WORKING DATA Start Marker
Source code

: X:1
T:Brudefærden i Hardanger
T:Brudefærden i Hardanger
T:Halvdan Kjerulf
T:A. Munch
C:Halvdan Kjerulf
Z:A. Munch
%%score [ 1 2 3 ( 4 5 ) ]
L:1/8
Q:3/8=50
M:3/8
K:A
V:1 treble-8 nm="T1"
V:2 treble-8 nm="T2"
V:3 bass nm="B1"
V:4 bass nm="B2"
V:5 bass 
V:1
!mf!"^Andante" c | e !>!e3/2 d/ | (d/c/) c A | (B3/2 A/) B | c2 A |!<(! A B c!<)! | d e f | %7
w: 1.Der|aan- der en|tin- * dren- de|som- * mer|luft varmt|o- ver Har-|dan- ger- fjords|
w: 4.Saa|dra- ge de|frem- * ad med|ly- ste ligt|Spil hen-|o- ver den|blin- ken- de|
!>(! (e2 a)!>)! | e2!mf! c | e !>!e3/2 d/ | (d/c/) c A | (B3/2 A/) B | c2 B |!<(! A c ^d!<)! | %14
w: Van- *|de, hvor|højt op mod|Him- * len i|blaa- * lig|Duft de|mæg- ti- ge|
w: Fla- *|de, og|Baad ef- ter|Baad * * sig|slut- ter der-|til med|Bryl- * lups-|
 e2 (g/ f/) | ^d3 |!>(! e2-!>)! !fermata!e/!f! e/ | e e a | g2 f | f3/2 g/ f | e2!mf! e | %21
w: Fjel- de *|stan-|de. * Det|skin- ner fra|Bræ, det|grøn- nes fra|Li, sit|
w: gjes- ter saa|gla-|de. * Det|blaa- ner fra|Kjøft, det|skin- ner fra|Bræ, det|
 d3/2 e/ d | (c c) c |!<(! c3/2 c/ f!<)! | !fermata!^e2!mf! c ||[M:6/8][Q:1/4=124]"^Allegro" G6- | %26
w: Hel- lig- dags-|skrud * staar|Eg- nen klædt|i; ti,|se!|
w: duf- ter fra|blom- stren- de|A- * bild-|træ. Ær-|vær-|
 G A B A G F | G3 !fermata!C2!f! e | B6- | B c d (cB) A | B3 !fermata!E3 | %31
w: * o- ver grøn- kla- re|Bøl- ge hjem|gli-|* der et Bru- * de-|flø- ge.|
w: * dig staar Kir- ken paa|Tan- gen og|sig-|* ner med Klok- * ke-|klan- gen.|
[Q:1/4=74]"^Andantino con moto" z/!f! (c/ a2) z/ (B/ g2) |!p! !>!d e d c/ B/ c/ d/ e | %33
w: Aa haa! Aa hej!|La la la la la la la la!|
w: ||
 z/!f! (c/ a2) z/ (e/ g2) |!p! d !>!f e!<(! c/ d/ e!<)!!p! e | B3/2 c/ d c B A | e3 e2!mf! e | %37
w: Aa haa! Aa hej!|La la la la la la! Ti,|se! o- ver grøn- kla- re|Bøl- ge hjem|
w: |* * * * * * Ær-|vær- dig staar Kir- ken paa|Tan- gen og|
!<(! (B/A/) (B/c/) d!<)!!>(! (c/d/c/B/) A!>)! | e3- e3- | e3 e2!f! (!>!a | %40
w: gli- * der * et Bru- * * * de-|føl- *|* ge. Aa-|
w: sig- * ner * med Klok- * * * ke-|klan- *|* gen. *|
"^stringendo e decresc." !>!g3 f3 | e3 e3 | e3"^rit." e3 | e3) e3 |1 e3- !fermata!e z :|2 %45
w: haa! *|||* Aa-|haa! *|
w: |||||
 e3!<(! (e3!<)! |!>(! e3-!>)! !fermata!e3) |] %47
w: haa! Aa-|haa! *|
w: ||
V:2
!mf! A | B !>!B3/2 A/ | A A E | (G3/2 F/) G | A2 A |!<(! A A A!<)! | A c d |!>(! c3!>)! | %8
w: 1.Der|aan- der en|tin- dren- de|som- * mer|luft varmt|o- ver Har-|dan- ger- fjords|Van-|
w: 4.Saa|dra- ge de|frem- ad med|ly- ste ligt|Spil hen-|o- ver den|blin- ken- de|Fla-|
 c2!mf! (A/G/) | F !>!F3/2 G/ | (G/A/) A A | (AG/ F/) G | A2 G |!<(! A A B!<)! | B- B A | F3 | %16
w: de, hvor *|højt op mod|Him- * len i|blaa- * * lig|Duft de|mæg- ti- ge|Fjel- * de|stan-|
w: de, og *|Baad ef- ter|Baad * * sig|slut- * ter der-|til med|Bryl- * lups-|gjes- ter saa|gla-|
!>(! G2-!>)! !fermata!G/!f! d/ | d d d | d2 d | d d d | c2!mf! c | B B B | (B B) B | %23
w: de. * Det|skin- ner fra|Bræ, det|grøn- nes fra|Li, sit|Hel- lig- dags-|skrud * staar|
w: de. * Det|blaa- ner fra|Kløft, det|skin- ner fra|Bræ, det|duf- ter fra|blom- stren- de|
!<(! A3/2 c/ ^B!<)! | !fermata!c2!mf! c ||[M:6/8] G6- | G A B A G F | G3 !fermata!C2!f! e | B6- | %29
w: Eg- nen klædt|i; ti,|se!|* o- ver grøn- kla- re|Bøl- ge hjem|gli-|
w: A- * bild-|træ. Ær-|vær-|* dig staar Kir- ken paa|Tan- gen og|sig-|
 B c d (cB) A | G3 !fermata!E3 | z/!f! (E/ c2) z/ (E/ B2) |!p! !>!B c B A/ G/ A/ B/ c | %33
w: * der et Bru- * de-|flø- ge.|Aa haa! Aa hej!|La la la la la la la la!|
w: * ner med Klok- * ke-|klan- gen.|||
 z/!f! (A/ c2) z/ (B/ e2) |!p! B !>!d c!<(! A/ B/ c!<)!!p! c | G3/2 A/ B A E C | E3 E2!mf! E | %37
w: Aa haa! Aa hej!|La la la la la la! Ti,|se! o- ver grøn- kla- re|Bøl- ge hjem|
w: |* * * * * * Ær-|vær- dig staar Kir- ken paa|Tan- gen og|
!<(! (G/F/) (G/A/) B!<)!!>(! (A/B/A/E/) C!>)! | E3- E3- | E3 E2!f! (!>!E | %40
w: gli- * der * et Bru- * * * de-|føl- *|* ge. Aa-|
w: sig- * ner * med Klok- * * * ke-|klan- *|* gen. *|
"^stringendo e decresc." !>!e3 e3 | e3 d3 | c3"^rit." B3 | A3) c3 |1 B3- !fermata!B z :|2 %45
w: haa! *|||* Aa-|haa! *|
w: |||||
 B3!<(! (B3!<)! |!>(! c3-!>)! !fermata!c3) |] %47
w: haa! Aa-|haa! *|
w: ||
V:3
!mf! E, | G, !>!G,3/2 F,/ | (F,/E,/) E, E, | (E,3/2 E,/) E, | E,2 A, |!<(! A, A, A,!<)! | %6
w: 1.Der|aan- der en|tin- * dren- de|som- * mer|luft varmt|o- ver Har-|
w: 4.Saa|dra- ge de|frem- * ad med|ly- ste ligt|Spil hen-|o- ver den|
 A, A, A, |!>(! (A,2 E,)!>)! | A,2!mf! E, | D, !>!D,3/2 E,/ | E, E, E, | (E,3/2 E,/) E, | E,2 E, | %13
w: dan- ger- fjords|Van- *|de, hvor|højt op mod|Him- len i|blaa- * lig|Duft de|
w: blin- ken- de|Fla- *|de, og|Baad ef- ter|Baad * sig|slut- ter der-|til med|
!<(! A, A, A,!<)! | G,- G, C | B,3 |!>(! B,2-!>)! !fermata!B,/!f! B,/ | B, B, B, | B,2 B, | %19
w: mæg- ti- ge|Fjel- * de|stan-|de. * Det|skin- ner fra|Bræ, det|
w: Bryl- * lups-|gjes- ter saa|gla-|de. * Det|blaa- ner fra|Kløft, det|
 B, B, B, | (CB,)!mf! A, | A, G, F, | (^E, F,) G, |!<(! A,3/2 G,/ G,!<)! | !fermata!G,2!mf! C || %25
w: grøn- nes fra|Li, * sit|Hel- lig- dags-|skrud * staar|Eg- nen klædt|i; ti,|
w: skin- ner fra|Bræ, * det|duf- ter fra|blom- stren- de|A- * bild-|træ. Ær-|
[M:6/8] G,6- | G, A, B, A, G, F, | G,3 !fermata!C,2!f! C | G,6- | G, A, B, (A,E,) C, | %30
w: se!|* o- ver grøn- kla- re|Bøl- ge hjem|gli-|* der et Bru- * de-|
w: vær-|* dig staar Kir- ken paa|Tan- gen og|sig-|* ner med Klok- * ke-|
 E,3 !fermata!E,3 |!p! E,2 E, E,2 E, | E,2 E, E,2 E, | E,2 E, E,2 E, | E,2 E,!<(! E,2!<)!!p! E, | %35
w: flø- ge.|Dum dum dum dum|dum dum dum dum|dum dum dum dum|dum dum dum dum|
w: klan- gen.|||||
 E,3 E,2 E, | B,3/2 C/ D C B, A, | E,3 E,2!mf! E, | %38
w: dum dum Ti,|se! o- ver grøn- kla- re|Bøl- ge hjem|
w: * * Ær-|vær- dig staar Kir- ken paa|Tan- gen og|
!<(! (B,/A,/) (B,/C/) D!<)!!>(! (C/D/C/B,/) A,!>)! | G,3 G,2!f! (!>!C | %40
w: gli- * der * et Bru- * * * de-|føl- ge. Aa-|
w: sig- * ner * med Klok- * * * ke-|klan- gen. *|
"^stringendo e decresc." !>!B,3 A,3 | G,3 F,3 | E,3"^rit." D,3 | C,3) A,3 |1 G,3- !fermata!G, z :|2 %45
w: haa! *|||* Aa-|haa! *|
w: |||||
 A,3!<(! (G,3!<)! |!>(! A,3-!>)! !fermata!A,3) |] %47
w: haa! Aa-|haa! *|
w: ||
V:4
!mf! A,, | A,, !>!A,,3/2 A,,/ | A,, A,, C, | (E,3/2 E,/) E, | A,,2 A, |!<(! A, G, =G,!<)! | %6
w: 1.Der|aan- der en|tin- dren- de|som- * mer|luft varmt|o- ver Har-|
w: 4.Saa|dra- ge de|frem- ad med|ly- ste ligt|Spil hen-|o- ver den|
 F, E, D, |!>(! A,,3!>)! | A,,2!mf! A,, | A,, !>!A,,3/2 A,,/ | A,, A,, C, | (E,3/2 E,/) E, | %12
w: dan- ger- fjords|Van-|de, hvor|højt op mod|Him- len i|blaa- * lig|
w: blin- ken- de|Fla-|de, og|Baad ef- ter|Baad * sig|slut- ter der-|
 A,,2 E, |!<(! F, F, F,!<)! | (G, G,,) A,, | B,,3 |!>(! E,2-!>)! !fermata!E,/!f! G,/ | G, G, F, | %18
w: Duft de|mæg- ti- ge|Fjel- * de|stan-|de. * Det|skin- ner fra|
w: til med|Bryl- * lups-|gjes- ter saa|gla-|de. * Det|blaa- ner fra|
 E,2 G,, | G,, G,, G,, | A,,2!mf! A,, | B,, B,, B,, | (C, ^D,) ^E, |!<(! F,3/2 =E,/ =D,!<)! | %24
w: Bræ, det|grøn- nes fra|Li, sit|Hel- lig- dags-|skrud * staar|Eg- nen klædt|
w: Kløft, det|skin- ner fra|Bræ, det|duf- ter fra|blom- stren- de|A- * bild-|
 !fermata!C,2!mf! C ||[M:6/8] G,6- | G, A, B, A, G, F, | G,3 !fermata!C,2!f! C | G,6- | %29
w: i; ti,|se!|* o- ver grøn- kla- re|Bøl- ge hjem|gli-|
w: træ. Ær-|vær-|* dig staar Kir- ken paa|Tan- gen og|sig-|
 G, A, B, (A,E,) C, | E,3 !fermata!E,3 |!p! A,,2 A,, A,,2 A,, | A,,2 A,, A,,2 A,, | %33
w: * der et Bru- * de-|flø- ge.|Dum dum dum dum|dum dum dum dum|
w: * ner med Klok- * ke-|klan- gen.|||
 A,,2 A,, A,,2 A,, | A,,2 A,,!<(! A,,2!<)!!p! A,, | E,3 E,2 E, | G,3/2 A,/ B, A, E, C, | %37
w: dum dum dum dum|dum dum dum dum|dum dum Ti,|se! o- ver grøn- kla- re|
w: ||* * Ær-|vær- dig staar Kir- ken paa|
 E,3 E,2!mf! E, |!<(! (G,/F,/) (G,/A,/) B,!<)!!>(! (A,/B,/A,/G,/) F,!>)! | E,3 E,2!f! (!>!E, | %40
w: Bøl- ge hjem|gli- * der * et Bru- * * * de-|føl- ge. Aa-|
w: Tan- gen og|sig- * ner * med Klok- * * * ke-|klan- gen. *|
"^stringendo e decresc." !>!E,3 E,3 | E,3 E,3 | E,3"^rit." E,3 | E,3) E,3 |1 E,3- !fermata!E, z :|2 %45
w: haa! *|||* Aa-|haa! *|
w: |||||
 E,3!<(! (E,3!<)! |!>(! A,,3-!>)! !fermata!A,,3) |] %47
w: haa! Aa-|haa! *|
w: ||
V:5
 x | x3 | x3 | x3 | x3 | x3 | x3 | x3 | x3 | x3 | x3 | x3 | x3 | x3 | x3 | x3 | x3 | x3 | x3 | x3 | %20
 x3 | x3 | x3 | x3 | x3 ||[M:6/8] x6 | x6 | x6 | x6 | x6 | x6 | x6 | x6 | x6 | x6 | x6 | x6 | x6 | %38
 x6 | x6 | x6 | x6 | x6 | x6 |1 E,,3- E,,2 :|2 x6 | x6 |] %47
WORKING DATA End Marker
WORKING DATA Start Marker
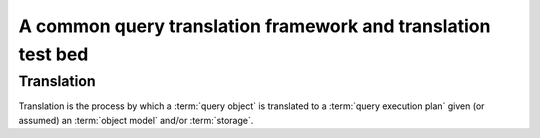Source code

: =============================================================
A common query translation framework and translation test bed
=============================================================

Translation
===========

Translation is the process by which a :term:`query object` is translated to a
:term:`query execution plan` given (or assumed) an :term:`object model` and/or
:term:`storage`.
WORKING DATA End Marker
YOUR ASSIGNMENT —
Go through the entries above, and wherever a line holds the word "blom", copy that line.

YOUR RESPONSE —
w: duf- ter fra|blom- stren- de|A- * bild-|træ. Ær-|vær-|
w: de. * Det|blaa- ner fra|Kløft, det|skin- ner fra|Bræ, det|duf- ter fra|blom- stren- de|
w: skin- ner fra|Bræ, * det|duf- ter fra|blom- stren- de|A- * bild-|træ. Ær-|
w: Kløft, det|skin- ner fra|Bræ, det|duf- ter fra|blom- stren- de|A- * bild-|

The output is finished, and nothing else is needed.